Though Trump had the
authority to order Comey to stop the investigation against Flynn (and even to
pardon Flynn), he, Trump, had a clear interest to prompt Comey to do this dirty
job.


He had such an interest because
clearing Flynn through a presidential act would not have lifted the cloud hanging
over him, while clearing Flynn by the investigating authorities would have
given him a kosher certificate that would allow him to keep his job as
national security advisor. A phony kosher certificate: If this isn’t
obstruction of justice – I don’t know what really is!


Dershowitz
continues using the word “pundit” in derogatory connotation:


Yet
virtually every Democratic pundit, in their haste to “get” President Trump, has
willfully ignored these realities. In doing so they have endangered our civil
liberties and constitutional rights
.


With all due respect, I
am neither a Democrat nor a pundit, and I don’t “haste” anywhere,
but, for now, it’s Dershowitz’s haste to “vindicate” President Trump, and not
the “pundits” but only he himself “has willfully ignored”
the true realities, and “in doing so” he himself “has endangered
our civil liberties and constitutional rights”.


The issue of
“obstruction of justice” is but “pocket money” compared to
bribery (Do you wish to keep your job? Fulfill my “hope”!), or,
alternatively, extortion (If you don’t fulfill my “hope”, I’ll fire
you – as eventually Trump did).


Mr. Dershowitz, what do
you say about this idea?


Later in his article, Dershowitz
says:


These
are issues worth discussing but they have been distorted by the insistence of
Democratic pundits that Trump must have committed a crime because they disagree
with what he did politically.


Mr. Dershowitz, just
google dershowitz together with foolish, and you will find 87,000
(!) web pages containing these two words. Open them one by one …you’ll find
that everyone whose view differs from yours is “foolish”.


Following your way of
labeling one can definitely say about your opinion on Trump’s “hopes”:


These
are issues worth discussing but they have been distorted by the insistence of Mr.
Dershowitz, a legal fool, that Trump must not have committed a crime, just
because he agrees with what Trump does politically.


Mr. Dershowitz, I’m not
as learned as you are. You are a full professor, and I am but an LLB. You are a
well-famed American lawyer, I am not. I have not studied American law. I studied
only Israeli law, and some universal legal principles.
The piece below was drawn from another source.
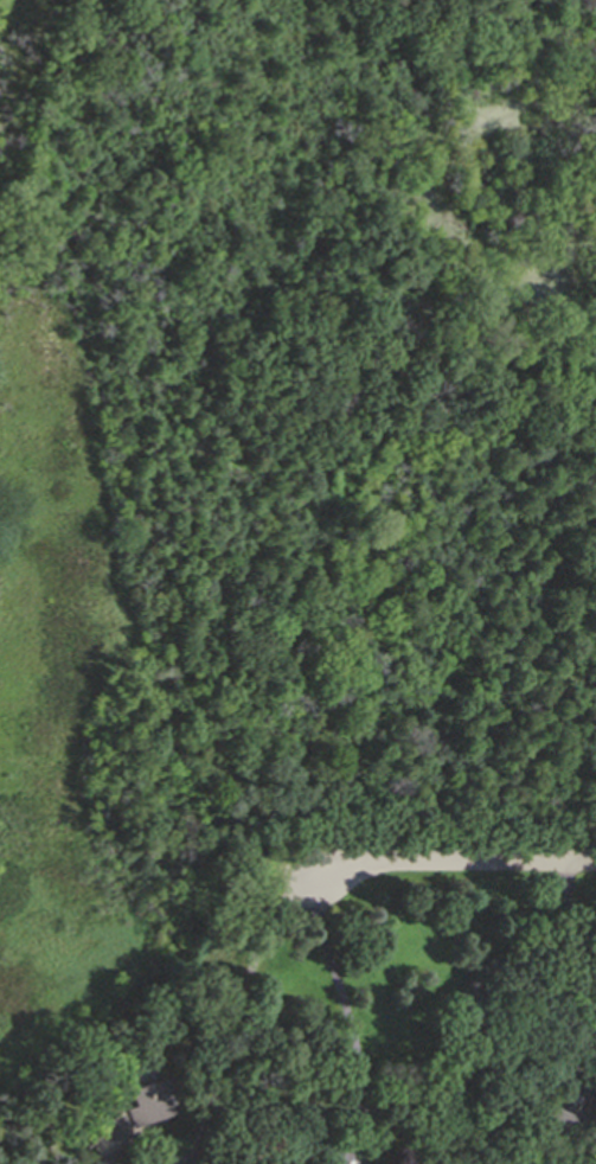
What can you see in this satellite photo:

You can say I’m “foolish”,
you can name me a “pundit’ in a derogatory connotation, you can say
whatever you like – this is a free-speech country, yet, pursuant to all
universal legal principles – you are wrong, totally wrong: Assuming that all
the facts already known, and that Mr. Trump has no defense line other than what
he tweets every now and then – he did commit not only obstruction of justice, but
also bribery, or, alternatively, extortion.